松辽盆地新民油田下白垩统泉四段浅水三角洲骨架单砂体空间发育特征

李敏, 陈博, 阮金凤, 鲍志东, 臧东升, 郑金海, 肖杭州, 史经民

李敏, 陈博, 阮金凤, 鲍志东, 臧东升, 郑金海, 肖杭州, 史经民. 松辽盆地新民油田下白垩统泉四段浅水三角洲骨架单砂体空间发育特征[J]. 海洋地质与第四纪地质, 2019, 39(4): 46-55. DOI: 10.16562/j.cnki.0256-1492.2019010601
引用本文: 李敏, 陈博, 阮金凤, 鲍志东, 臧东升, 郑金海, 肖杭州, 史经民. 松辽盆地新民油田下白垩统泉四段浅水三角洲骨架单砂体空间发育特征[J]. 海洋地质与第四纪地质, 2019, 39(4): 46-55. DOI: 10.16562/j.cnki.0256-1492.2019010601
Min LI, Bo CHEN, Jinfeng RUAN, Zhidong BAO, Dongsheng ZANG, Jinhai ZHENG, Hangzhou XIAO, Jingmin SHI. Spatial distribution patterns of single framework sand bodies of a shallow-water delta in the Cretaceous Quantou Formation of Xinmin Oilfield, Songliao Basin[J]. Marine Geology & Quaternary Geology, 2019, 39(4): 46-55. DOI: 10.16562/j.cnki.0256-1492.2019010601
Citation: Min LI, Bo CHEN, Jinfeng RUAN, Zhidong BAO, Dongsheng ZANG, Jinhai ZHENG, Hangzhou XIAO, Jingmin SHI. Spatial distribution patterns of single framework sand bodies of a shallow-water delta in the Cretaceous Quantou Formation of Xinmin Oilfield, Songliao Basin[J]. Marine Geology & Quaternary Geology, 2019, 39(4): 46-55. DOI: 10.16562/j.cnki.0256-1492.2019010601

松辽盆地新民油田下白垩统泉四段浅水三角洲骨架单砂体空间发育特征

基金项目: 

国家重点研发计划“超深层有效储层形成机制、表征技术与分布预测” 2017YFC0603104

详细信息
    作者简介:

    李敏(1994—),女,硕士研究生,沉积学及古地理学方向,E-mail:liminupcqd@163.com

    通讯作者:

    鲍志东: 李敏(1994—),女,硕士研究生,沉积学及古地理学方向,E-mail:liminupcqd@163.com

  • 中图分类号: TE122

Spatial distribution patterns of single framework sand bodies of a shallow-water delta in the Cretaceous Quantou Formation of Xinmin Oilfield, Songliao Basin

  • 摘要: 以高分辨率层序地层学和储层构型理论为指导,利用岩芯、测井曲线和生产动态等资料,在沉积相分析的基础上,对松辽盆地新民油田白垩系泉四段浅水三角洲骨架单砂体空间发育特征进行系统研究并建立相关模式。

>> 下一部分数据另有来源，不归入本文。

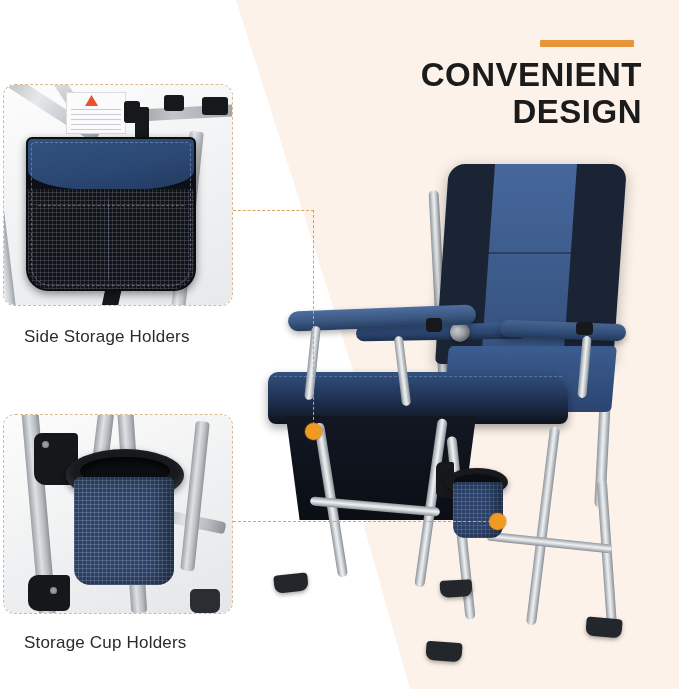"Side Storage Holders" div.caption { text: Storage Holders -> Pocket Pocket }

研究表明,研究区泉四段主要发育浅水三角洲平原亚相和前缘亚相,分别以分支河道和水下分支河道为骨架砂体。泉四段整体处于湖平面上升的沉积背景,浅水三角洲不断向陆退积,骨架单砂体的空间发育特征表现出一定的规律性。可容空间与沉积物供应量的比值(A/S)是控制骨架单砂体空间发育特征的主要因素。A/S< <1时, 发育浅水三角洲平原沉积环境,分支河道单砂体垂向叠置样式主要为侧向切叠式和垂向切叠式,平面呈连片状展布;单砂体发育规模大,平均宽度为396~463m,平均厚度为5.2~5.8m。A/S≤1时,发育浅水三角洲平原沉积环境,分支河道单砂体垂向叠置样式主要为侧向叠加式和垂向叠加式,平面呈网状展布;单砂体发育规模较大,平均宽度为308~412m,平均厚度为4.2~5.2m。A/S>>1时,发育浅水三角洲前缘沉积环境,水下分支河道单砂体垂向叠置样式主要为孤立式,平面呈枝状展布;单砂体发育规模较小,平均宽度为165~325m,平均厚度为2.4~4.0m。
    Abstract: Guided by the principles of high-resolution sequence stratigraphy and reservoir architecture, the spatial distribution pattern of single framework sand bodies of the 4th Member of the Cretaceous Quantou Formation(K1q4) in the Min 36 block of Xinmin Oilfield of the Songliao Basin is studied. Some models have been established on the basis of depositional features acquired from cores, logging and production performance data. Shallow-water deltaic plain and front are well developed in the K1 q4 of the study area and their framework sand bodies are mainly the deposits of distributary channels and subaqueous distributary channels respectively. Research results suggest that during the deposition of K1q4, the lake level was rising. As the results, the shallow-water delta gradually retrograded toward the land. The A/S value is the main factor controlling the spatial distribution pattern of single sand bodies. When A/S value is far less than 1, there developed shallow water deltaic plain and the vertical stacking of single sand bodies are dominated by lateral and vertical tangency, and in view of plane distribution, sandbodies are contiguous. Individual sand bodies may reach 396 to 463 meters in length and 5.2 to 5.8 meters in width on average. However, when A/S value is less than or equal to 1, the vertical stacking patterns of single sand bodies are dominated by lateral and vertical superposition. In a plane view, sandbodies are distributed in a reticular pattern. Single sand bodies are 308 to 412 meters long and 4.2 to 5.2 meters wide on average. When A/S value is far more than 1, the sand bodies are dominated by a vertical stacking pattern by separated sandbodies, in the plane view, sandbodies are distributed in a dendritic pattern consisting of sand bodies 165 to 325 meters long and 2.4 to 4.0 meters wide on average.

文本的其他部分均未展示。